YOUR TASK:
Each entry must be copied exactly, without omission.

*** TASK INPUT Section Begins ***

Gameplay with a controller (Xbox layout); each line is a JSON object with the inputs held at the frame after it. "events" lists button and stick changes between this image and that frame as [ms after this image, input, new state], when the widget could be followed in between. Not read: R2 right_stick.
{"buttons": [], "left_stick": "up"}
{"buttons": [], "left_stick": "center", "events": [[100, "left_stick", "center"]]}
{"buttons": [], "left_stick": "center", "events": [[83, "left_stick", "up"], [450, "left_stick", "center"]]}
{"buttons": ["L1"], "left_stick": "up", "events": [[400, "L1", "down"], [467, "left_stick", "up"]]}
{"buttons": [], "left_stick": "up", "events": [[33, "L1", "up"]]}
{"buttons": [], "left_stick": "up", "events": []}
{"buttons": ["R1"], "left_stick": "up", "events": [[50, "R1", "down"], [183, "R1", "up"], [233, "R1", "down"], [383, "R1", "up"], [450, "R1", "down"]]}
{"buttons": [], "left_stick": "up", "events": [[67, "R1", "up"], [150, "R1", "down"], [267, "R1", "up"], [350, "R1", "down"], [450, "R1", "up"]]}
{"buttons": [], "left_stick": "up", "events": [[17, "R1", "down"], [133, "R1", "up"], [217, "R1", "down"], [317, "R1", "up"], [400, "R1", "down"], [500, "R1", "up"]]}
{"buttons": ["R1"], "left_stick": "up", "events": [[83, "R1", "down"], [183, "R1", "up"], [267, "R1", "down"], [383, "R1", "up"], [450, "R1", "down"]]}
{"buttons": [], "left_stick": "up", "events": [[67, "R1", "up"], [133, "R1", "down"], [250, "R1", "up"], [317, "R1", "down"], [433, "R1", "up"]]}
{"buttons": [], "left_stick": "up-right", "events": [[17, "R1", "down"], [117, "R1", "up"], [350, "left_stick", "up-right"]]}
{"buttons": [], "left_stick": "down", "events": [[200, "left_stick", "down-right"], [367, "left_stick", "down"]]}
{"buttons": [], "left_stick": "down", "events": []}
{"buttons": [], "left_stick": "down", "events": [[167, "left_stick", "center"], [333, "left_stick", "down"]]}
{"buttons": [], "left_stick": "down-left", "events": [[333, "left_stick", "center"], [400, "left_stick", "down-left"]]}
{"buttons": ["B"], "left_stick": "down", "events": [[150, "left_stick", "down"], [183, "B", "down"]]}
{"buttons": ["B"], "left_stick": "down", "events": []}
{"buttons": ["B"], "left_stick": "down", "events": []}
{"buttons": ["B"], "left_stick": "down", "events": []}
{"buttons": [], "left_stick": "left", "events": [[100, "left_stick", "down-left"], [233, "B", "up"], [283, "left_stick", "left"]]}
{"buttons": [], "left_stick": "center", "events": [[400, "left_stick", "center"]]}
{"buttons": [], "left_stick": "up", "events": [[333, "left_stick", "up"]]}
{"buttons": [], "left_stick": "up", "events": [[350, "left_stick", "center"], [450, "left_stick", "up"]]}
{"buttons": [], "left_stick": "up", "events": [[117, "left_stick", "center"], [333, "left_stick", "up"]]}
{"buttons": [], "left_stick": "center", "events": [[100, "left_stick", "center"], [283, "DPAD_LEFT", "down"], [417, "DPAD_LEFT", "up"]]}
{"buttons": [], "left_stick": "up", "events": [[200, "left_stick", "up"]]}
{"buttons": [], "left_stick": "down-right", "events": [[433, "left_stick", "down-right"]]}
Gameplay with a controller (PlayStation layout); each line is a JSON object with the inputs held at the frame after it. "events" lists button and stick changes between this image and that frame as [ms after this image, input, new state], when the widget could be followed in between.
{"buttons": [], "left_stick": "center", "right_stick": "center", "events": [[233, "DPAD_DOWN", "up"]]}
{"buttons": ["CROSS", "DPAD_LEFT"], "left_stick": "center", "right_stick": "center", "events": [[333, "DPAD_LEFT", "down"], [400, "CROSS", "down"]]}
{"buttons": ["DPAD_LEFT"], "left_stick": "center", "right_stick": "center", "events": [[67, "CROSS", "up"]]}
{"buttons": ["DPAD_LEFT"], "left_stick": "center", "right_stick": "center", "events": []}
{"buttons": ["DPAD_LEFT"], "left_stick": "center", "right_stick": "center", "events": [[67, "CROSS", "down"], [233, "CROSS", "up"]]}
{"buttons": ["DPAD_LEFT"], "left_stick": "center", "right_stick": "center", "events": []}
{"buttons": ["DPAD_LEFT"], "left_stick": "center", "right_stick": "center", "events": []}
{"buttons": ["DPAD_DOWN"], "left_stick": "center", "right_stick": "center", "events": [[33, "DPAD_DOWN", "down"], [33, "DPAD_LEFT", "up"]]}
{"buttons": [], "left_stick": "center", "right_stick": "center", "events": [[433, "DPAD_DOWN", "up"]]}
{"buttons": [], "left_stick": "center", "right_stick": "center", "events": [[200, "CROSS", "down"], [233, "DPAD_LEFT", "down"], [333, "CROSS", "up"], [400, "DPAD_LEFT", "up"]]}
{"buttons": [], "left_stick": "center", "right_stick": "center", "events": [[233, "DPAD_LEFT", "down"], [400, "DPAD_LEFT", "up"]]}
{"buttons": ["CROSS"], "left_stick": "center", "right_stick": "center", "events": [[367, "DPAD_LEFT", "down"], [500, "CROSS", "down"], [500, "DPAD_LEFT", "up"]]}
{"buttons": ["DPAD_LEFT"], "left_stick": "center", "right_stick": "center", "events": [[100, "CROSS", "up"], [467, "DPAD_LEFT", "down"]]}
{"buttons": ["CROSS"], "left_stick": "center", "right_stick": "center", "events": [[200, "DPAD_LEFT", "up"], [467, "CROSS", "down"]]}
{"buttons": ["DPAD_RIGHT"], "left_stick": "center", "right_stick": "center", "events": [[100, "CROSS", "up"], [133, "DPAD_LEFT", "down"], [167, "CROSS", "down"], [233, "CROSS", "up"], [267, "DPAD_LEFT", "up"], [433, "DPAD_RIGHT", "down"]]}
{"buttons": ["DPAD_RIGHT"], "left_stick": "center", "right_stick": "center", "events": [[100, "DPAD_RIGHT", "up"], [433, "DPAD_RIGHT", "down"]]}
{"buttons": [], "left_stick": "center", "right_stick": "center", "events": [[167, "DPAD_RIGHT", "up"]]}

*** TASK INPUT Section Ends ***

ANSWER FOR THE TASK:
Gameplay with a controller (Xbox layout); each line is a JSON object with the inputs held at the frame after it. "events" lists button and stick changes between this image and that frame as [ms after this image, input, new state], when the widget could be followed in between. Not read: R2 right_stick.
{"buttons": [], "left_stick": "up"}
{"buttons": [], "left_stick": "center", "events": [[100, "left_stick", "center"]]}
{"buttons": [], "left_stick": "center", "events": [[83, "left_stick", "up"], [450, "left_stick", "center"]]}
{"buttons": ["L1"], "left_stick": "up", "events": [[400, "L1", "down"], [467, "left_stick", "up"]]}
{"buttons": [], "left_stick": "up", "events": [[33, "L1", "up"]]}
{"buttons": [], "left_stick": "up", "events": []}
{"buttons": ["R1"], "left_stick": "up", "events": [[50, "R1", "down"], [183, "R1", "up"], [233, "R1", "down"], [383, "R1", "up"], [450, "R1", "down"]]}
{"buttons": [], "left_stick": "up", "events": [[67, "R1", "up"], [150, "R1", "down"], [267, "R1", "up"], [350, "R1", "down"], [450, "R1", "up"]]}
{"buttons": [], "left_stick": "up", "events": [[17, "R1", "down"], [133, "R1", "up"], [217, "R1", "down"], [317, "R1", "up"], [400, "R1", "down"], [500, "R1", "up"]]}
{"buttons": ["R1"], "left_stick": "up", "events": [[83, "R1", "down"], [183, "R1", "up"], [267, "R1", "down"], [383, "R1", "up"], [450, "R1", "down"]]}
{"buttons": [], "left_stick": "up", "events": [[67, "R1", "up"], [133, "R1", "down"], [250, "R1", "up"], [317, "R1", "down"], [433, "R1", "up"]]}
{"buttons": [], "left_stick": "up-right", "events": [[17, "R1", "down"], [117, "R1", "up"], [350, "left_stick", "up-right"]]}
{"buttons": [], "left_stick": "down", "events": [[200, "left_stick", "down-right"], [367, "left_stick", "down"]]}
{"buttons": [], "left_stick": "down", "events": []}
{"buttons": [], "left_stick": "down", "events": [[167, "left_stick", "center"], [333, "left_stick", "down"]]}
{"buttons": [], "left_stick": "down-left", "events": [[333, "left_stick", "center"], [400, "left_stick", "down-left"]]}
{"buttons": ["B"], "left_stick": "down", "events": [[150, "left_stick", "down"], [183, "B", "down"]]}
{"buttons": ["B"], "left_stick": "down", "events": []}
{"buttons": ["B"], "left_stick": "down", "events": []}
{"buttons": ["B"], "left_stick": "down", "events": []}
{"buttons": [], "left_stick": "left", "events": [[100, "left_stick", "down-left"], [233, "B", "up"], [283, "left_stick", "left"]]}
{"buttons": [], "left_stick": "center", "events": [[400, "left_stick", "center"]]}
{"buttons": [], "left_stick": "up", "events": [[333, "left_stick", "up"]]}
{"buttons": [], "left_stick": "up", "events": [[350, "left_stick", "center"], [450, "left_stick", "up"]]}
{"buttons": [], "left_stick": "up", "events": [[117, "left_stick", "center"], [333, "left_stick", "up"]]}
{"buttons": [], "left_stick": "center", "events": [[100, "left_stick", "center"], [283, "DPAD_LEFT", "down"], [417, "DPAD_LEFT", "up"]]}
{"buttons": [], "left_stick": "up", "events": [[200, "left_stick", "up"]]}
{"buttons": [], "left_stick": "down-right", "events": [[433, "left_stick", "down-right"]]}
Gameplay with a controller (PlayStation layout); each line is a JSON object with the inputs held at the frame after it. "events" lists button and stick changes between this image and that frame as [ms after this image, input, new state], when the widget could be followed in between.
{"buttons": [], "left_stick": "center", "right_stick": "center", "events": [[233, "DPAD_DOWN", "up"]]}
{"buttons": ["CROSS", "DPAD_LEFT"], "left_stick": "center", "right_stick": "center", "events": [[333, "DPAD_LEFT", "down"], [400, "CROSS", "down"]]}
{"buttons": ["DPAD_LEFT"], "left_stick": "center", "right_stick": "center", "events": [[67, "CROSS", "up"]]}
{"buttons": ["DPAD_LEFT"], "left_stick": "center", "right_stick": "center", "events": []}
{"buttons": ["DPAD_LEFT"], "left_stick": "center", "right_stick": "center", "events": [[67, "CROSS", "down"], [233, "CROSS", "up"]]}
{"buttons": ["DPAD_LEFT"], "left_stick": "center", "right_stick": "center", "events": []}
{"buttons": ["DPAD_LEFT"], "left_stick": "center", "right_stick": "center", "events": []}
{"buttons": ["DPAD_DOWN"], "left_stick": "center", "right_stick": "center", "events": [[33, "DPAD_DOWN", "down"], [33, "DPAD_LEFT", "up"]]}
{"buttons": [], "left_stick": "center", "right_stick": "center", "events": [[433, "DPAD_DOWN", "up"]]}
{"buttons": [], "left_stick": "center", "right_stick": "center", "events": [[200, "CROSS", "down"], [233, "DPAD_LEFT", "down"], [333, "CROSS", "up"], [400, "DPAD_LEFT", "up"]]}
{"buttons": [], "left_stick": "center", "right_stick": "center", "events": [[233, "DPAD_LEFT", "down"], [400, "DPAD_LEFT", "up"]]}
{"buttons": ["CROSS"], "left_stick": "center", "right_stick": "center", "events": [[367, "DPAD_LEFT", "down"], [500, "CROSS", "down"], [500, "DPAD_LEFT", "up"]]}
{"buttons": ["DPAD_LEFT"], "left_stick": "center", "right_stick": "center", "events": [[100, "CROSS", "up"], [467, "DPAD_LEFT", "down"]]}
{"buttons": ["CROSS"], "left_stick": "center", "right_stick": "center", "events": [[200, "DPAD_LEFT", "up"], [467, "CROSS", "down"]]}
{"buttons": ["DPAD_RIGHT"], "left_stick": "center", "right_stick": "center", "events": [[100, "CROSS", "up"], [133, "DPAD_LEFT", "down"], [167, "CROSS", "down"], [233, "CROSS", "up"], [267, "DPAD_LEFT", "up"], [433, "DPAD_RIGHT", "down"]]}
{"buttons": ["DPAD_RIGHT"], "left_stick": "center", "right_stick": "center", "events": [[100, "DPAD_RIGHT", "up"], [433, "DPAD_RIGHT", "down"]]}
{"buttons": [], "left_stick": "center", "right_stick": "center", "events": [[167, "DPAD_RIGHT", "up"]]}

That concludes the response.